Data Presentation Details:

Title: Lymph Node Targeted Boosting with Cognate Amphiphile-Peptide Vaccines Enhances TCR-T Cell Therapy to Eradicate Solid Tumors

Abstract Number: 157

AMP boosting significantly enhanced TCR-T cell anti-tumor response and led to durable cures of solid tumors in an established, syngeneic tumor model.
AMP boosting delivers cognate peptides and adjuvant to lymph nodes, which induces dendritic cell (DC) activation and provides in vivo activation of tumor-specific TCR-T cells to amplify anti-tumor potency of adoptively transferred cells.
AMP-peptide pulsed autologous human DCs enhanced the function of clinically relevant human KRAS-specific TCR-T cells in vitro.
These studies provide direct rationale and evidence for the combination of AMP boosting with TCR-T cell therapies to augment clinical responses.
Title: Amphiphile-Peptide Boosting with FMC63-binding Surrogate Peptide Mimotopes Induces Activation and Potent Effector Function in CAR-T Cells Targeting CD19

Abstract Number: 552

The AMP platform can potentially be utilized as a mechanism to expand and functionally enhance CAR-T cells in vivo targeting blood and solid tumors.
AMP-peptides (AMPlifiers) effectively accumulate in lymph nodes and decorate lymph node resident antigen-presenting cells (APCs) as well as boost CAR-T activation and expansion in vivo.
Phage display screening enables AMPlifier discovery and validation for CAR scFv domains such as FMC63, the CD19 specific domain used in marketed CD19 CAR-T products.
In vitro, CD19 AMPlifiers induce phenotypic activation, cytotoxic and effector function in cognate CD19 CAR-T cells with 28z or BBz signaling domains.
About the Amphiphile Platform

Our proprietary Amphiphile, or AMP, platform delivers investigational immunotherapeutics directly to the "brain center" of the immune system – the lymph nodes. We believe this site-specific delivery of disease-specific antigens, adjuvants, and other immunomodulators may efficiently educate, activate, and amplify critical immune cells, potentially resulting in induction and persistence of potent adaptive immunity required to treat many diseases. In preclinical models, we have observed lymph-node specific engagement driving therapeutic immune responses of increased magnitude, function, and durability. We believe our AMP lymph node targeted approach will produce superior clinical benefits compared to immunotherapies that do not engage the lymph nodes.
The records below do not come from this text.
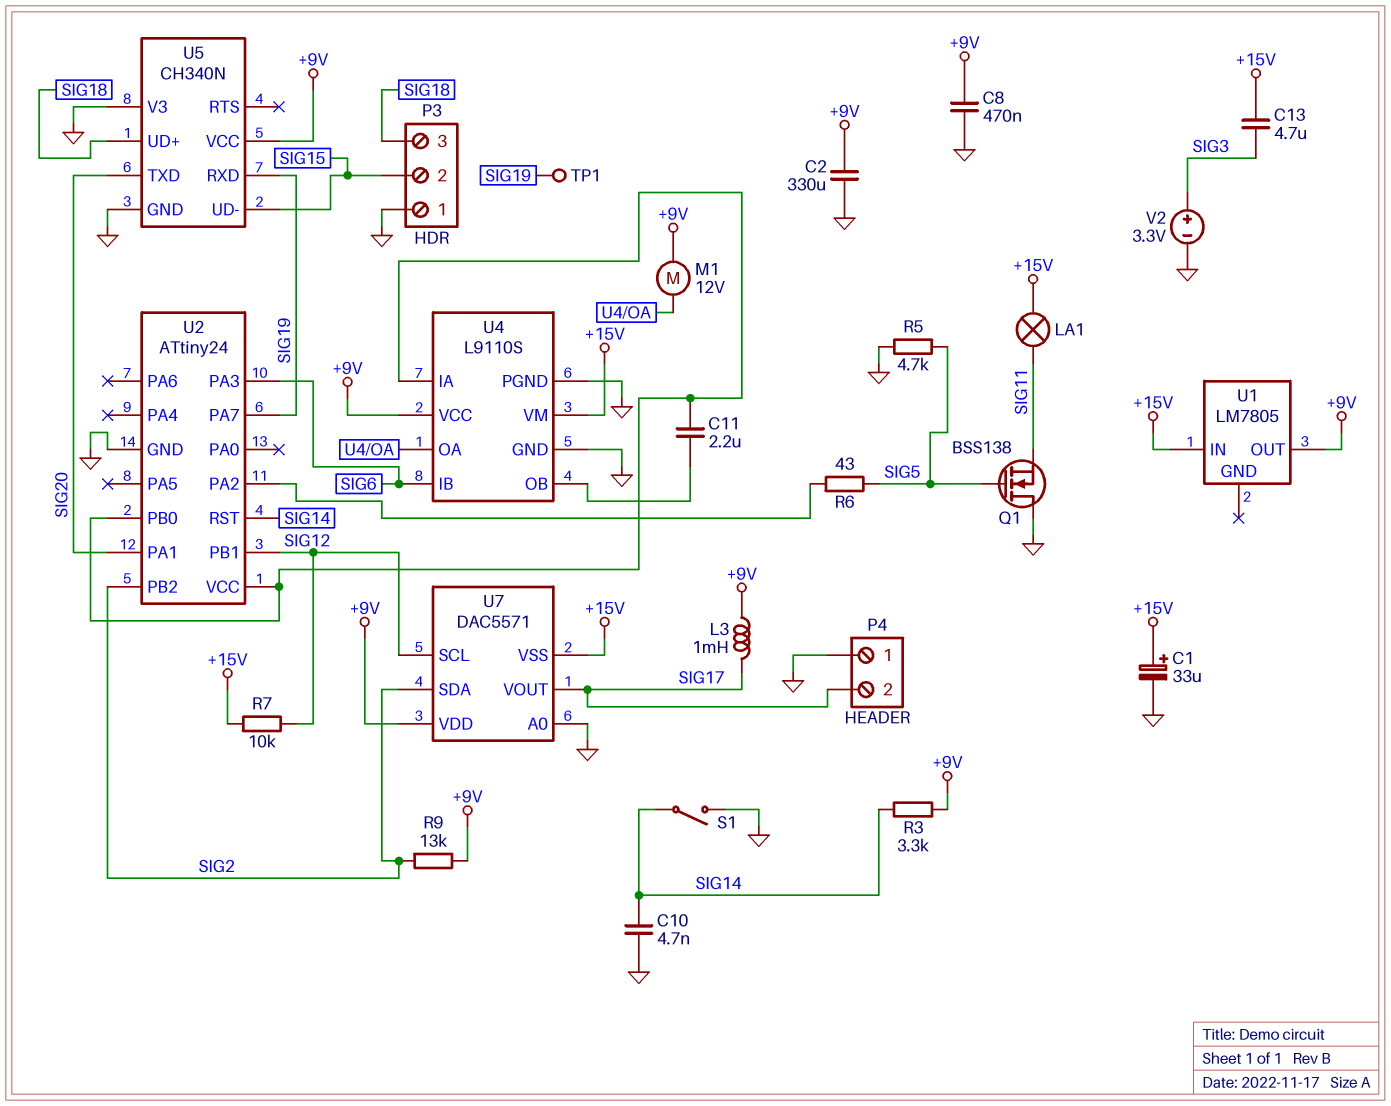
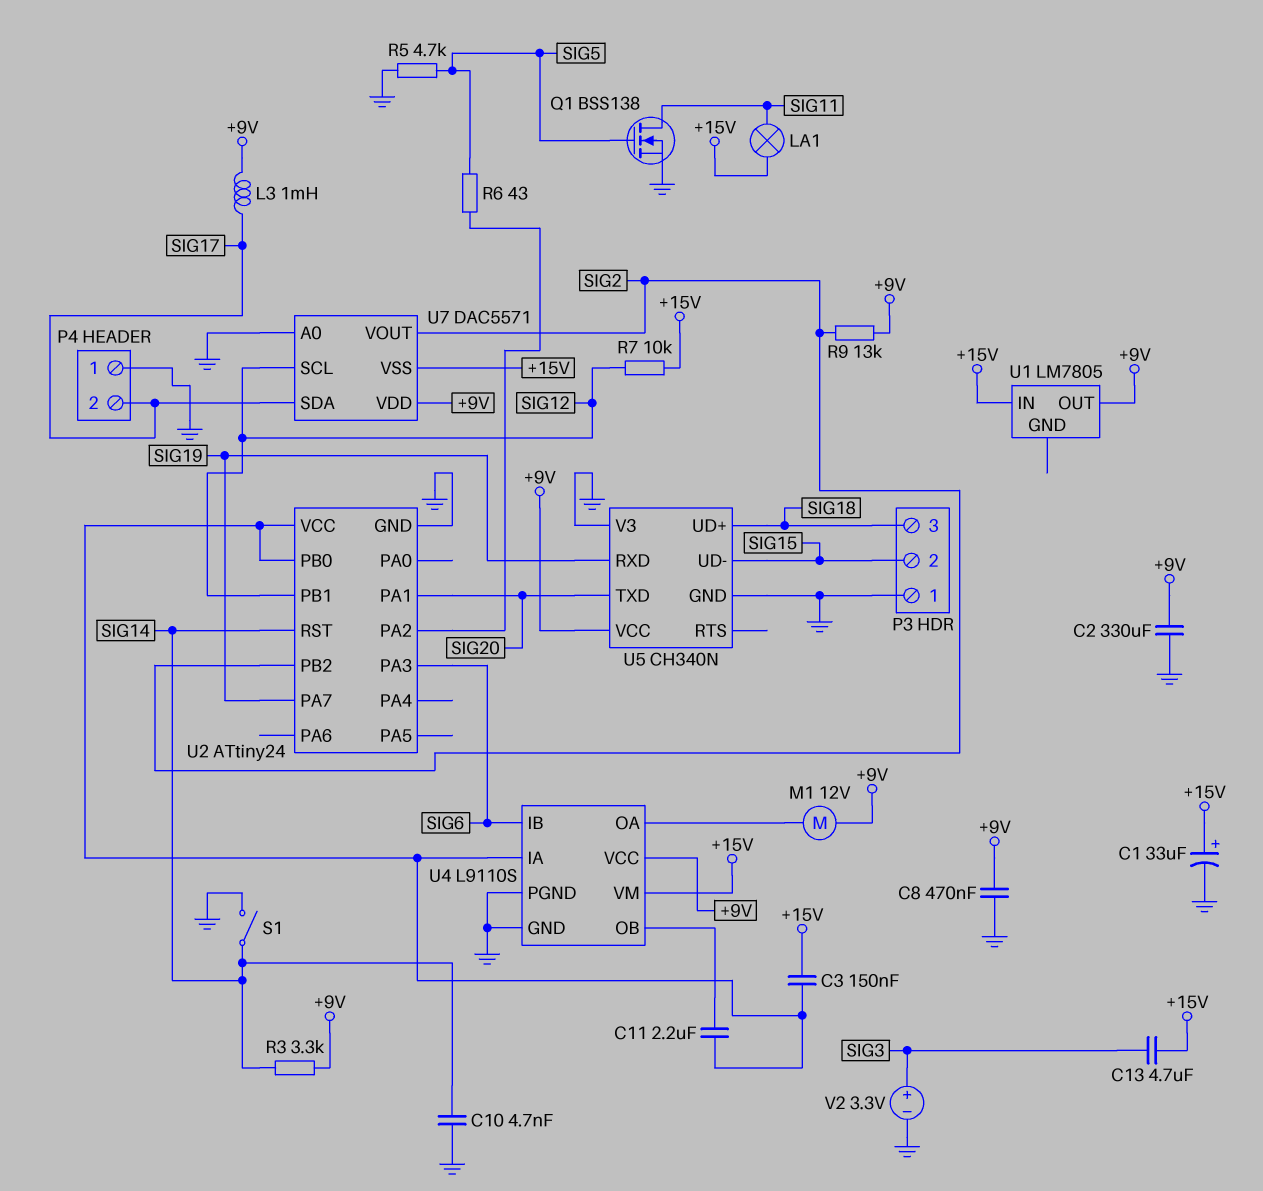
C3: none -> 150nF (+15V, U2/PB0)
Q1: NMOS BSS138 (G SIG5, D GND, S SIG11) -> NMOS BSS138 (G SIG5, D SIG11, S GND)
TP1: test point (SIG19) -> none
U7 pin SDA: SIG2 -> SIG17
U7 pin VOUT: SIG17 -> SIG2

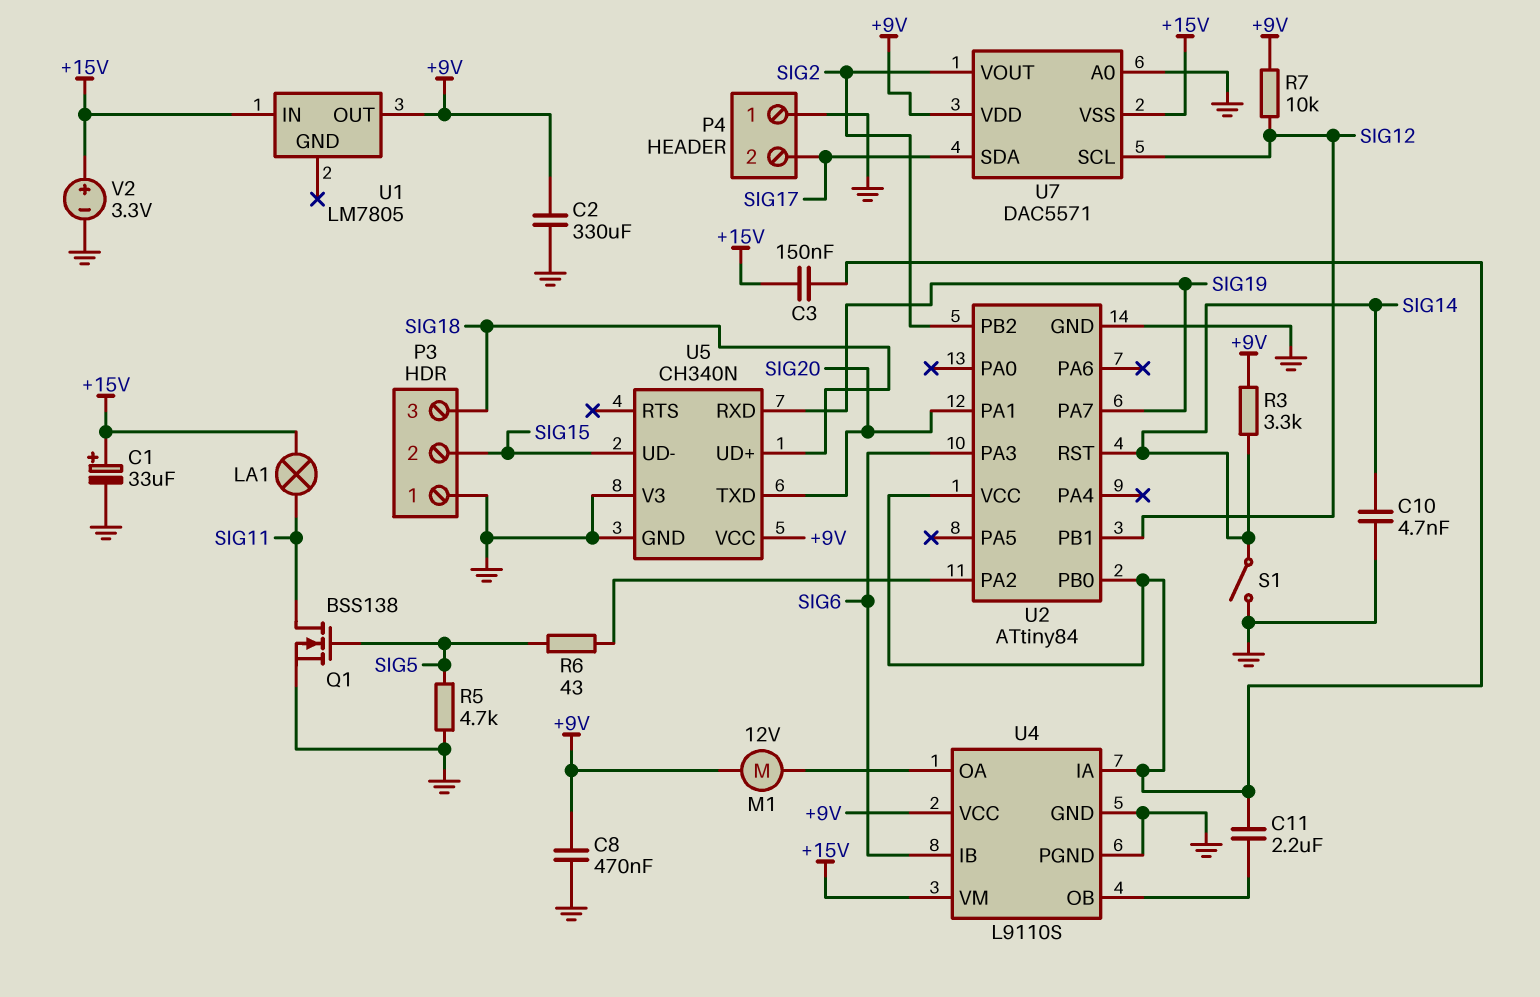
C13: 4.7uF (+15V, SIG3) -> none
L3: 1mH (+9V, SIG17) -> none
R7: 10k (+15V, SIG12) -> 10k (+9V, SIG12)
R9: 13k (+9V, SIG2) -> none
U2: ATtiny24 -> ATtiny84
V2: 3.3V (plus SIG3, minus GND) -> 3.3V (plus +15V, minus GND)

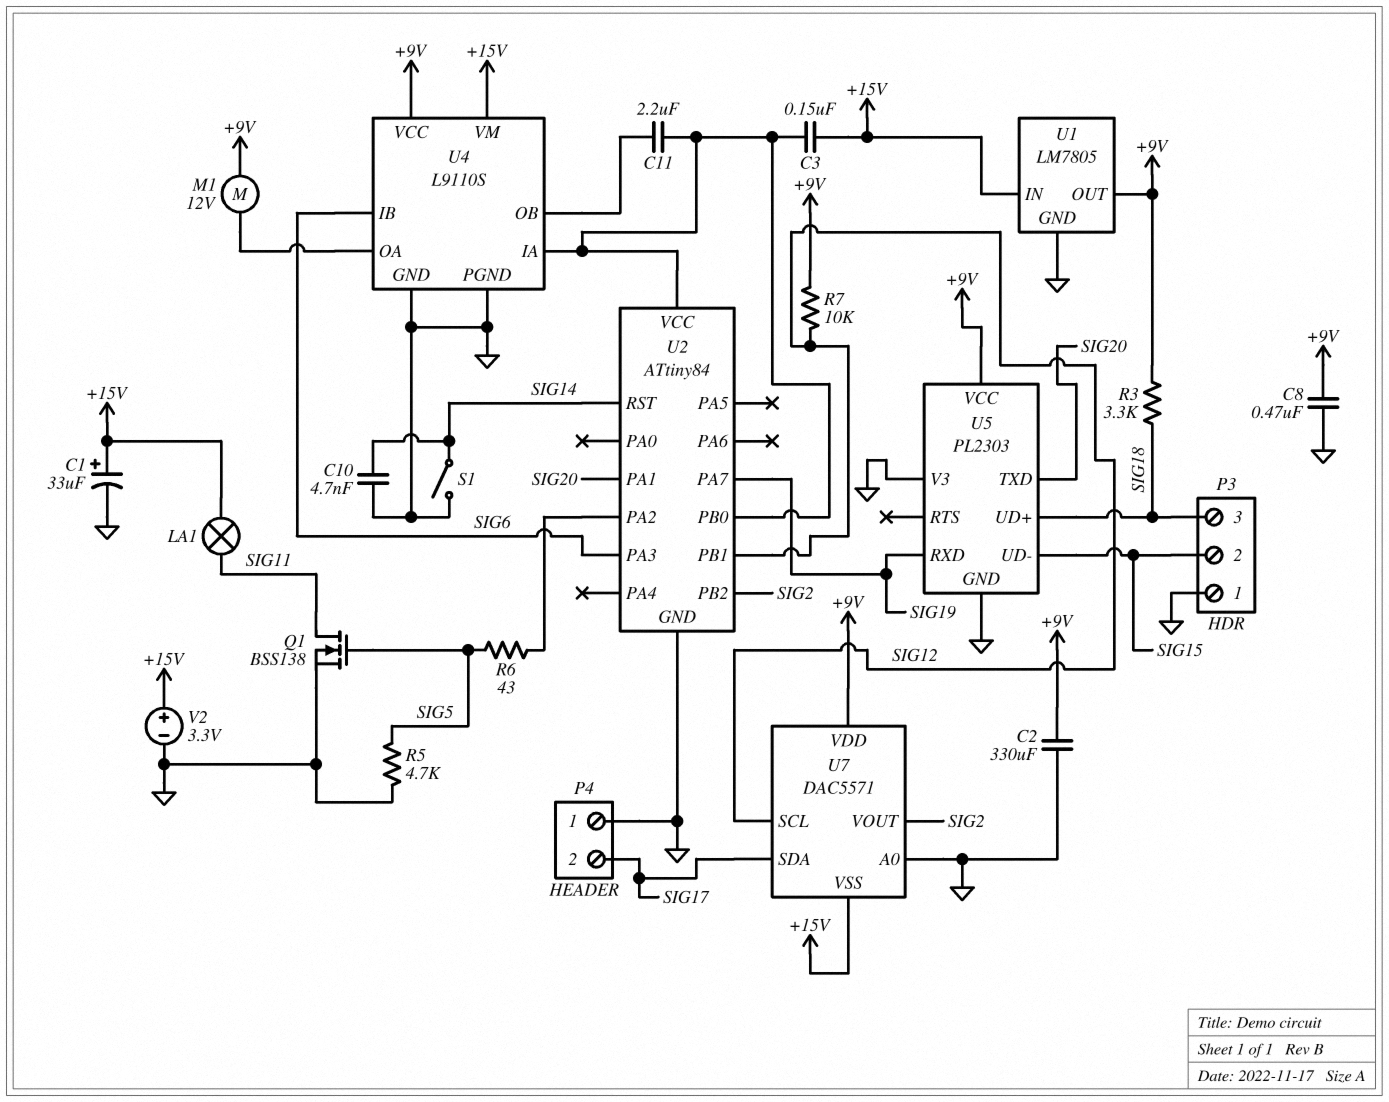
R3: 3.3k (+9V, SIG14) -> 3.3k (+9V, SIG18)
U1 pin GND: none -> GND
U5: CH340N -> PL2303

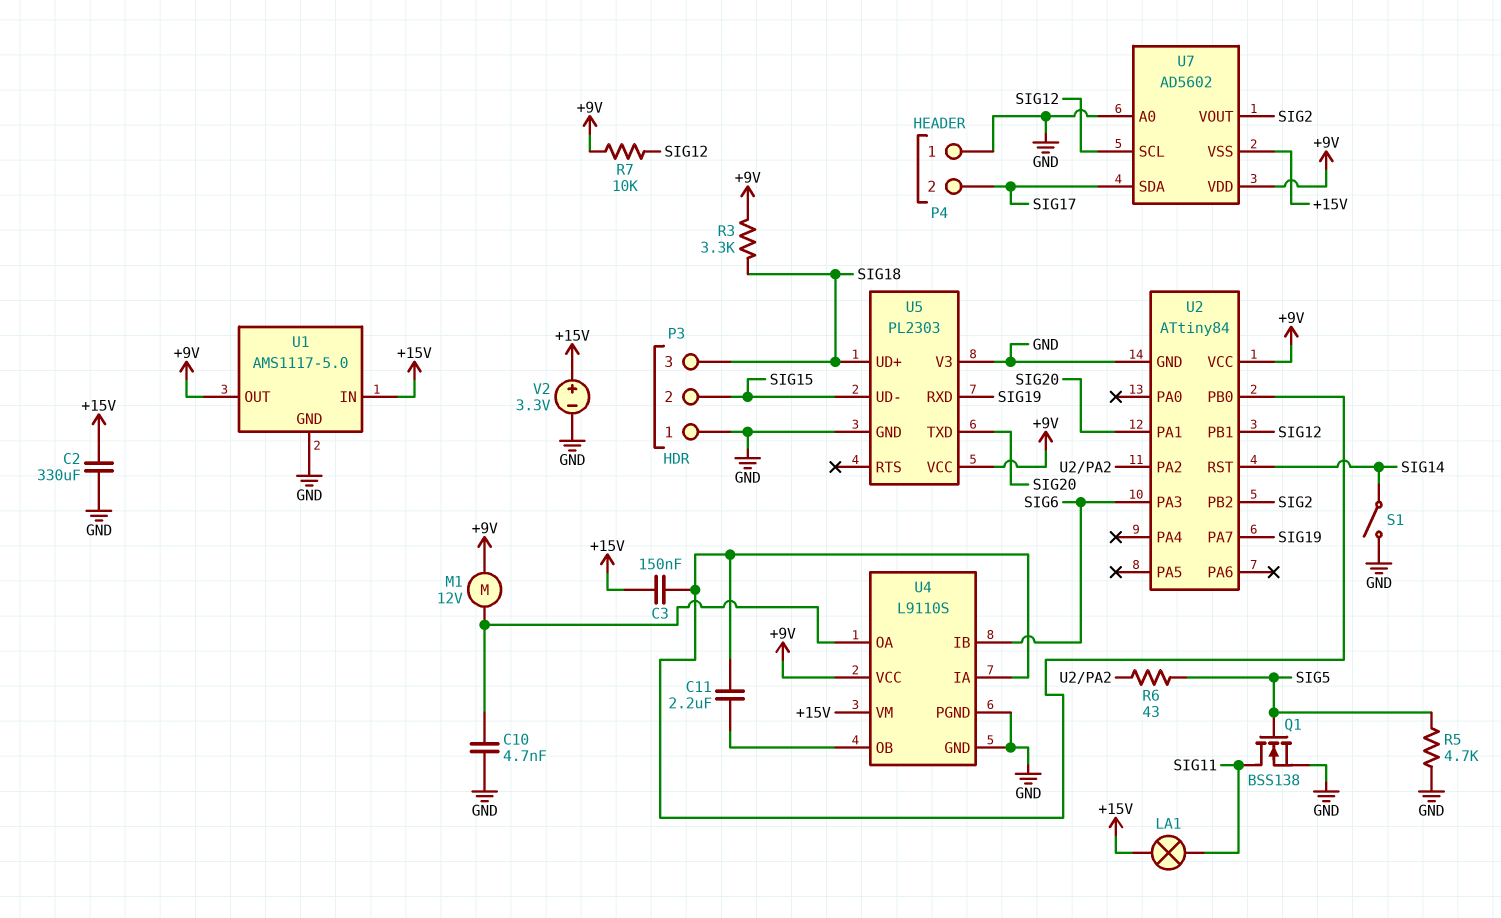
C1: 33uF (plus +15V, minus GND) -> none
C2: 330uF (+9V, GND) -> 330uF (+15V, GND)
C8: 470nF (+9V, GND) -> none
C10: 4.7nF (GND, SIG14) -> 4.7nF (GND, U4/OA)
U1: LM7805 -> AMS1117-5.0
U2 pin VCC: U2/PB0 -> +9V
U7: DAC5571 -> AD5602

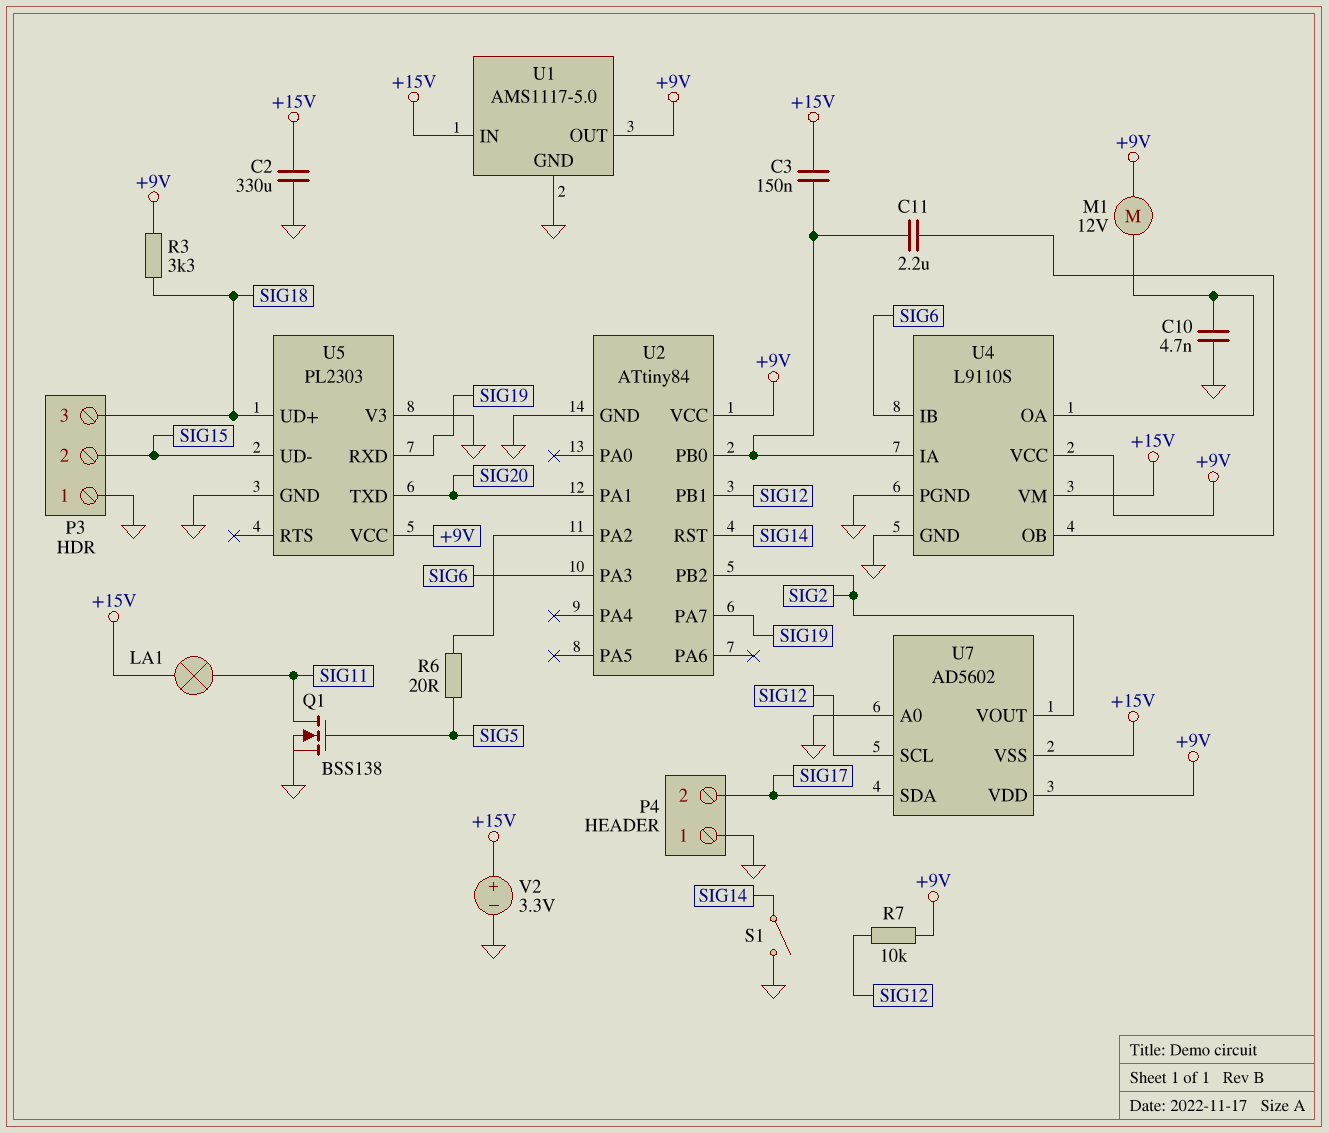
R5: 4.7k (GND, SIG5) -> none
R6: 43 (SIG5, U2/PA2) -> 20 (SIG5, U2/PA2)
Our AMP platform, originally developed at the Massachusetts Institute of Technology, or MIT, has broad potential across cancers, infectious diseases and other disease indications to advance a number of development initiatives through internal activities, in-licensing arrangements or development collaborations and partnerships.

The Amphiphile platform is thought to deliver immunotherapeutics directly to the lymph nodes by latching on to the protein albumin, found in the bloodstream, as it travels to lymphatic tissue. In preclinical models, we have observed lymph-node specific engagement driving therapeutic immune responses of increased magnitude, function, and durability.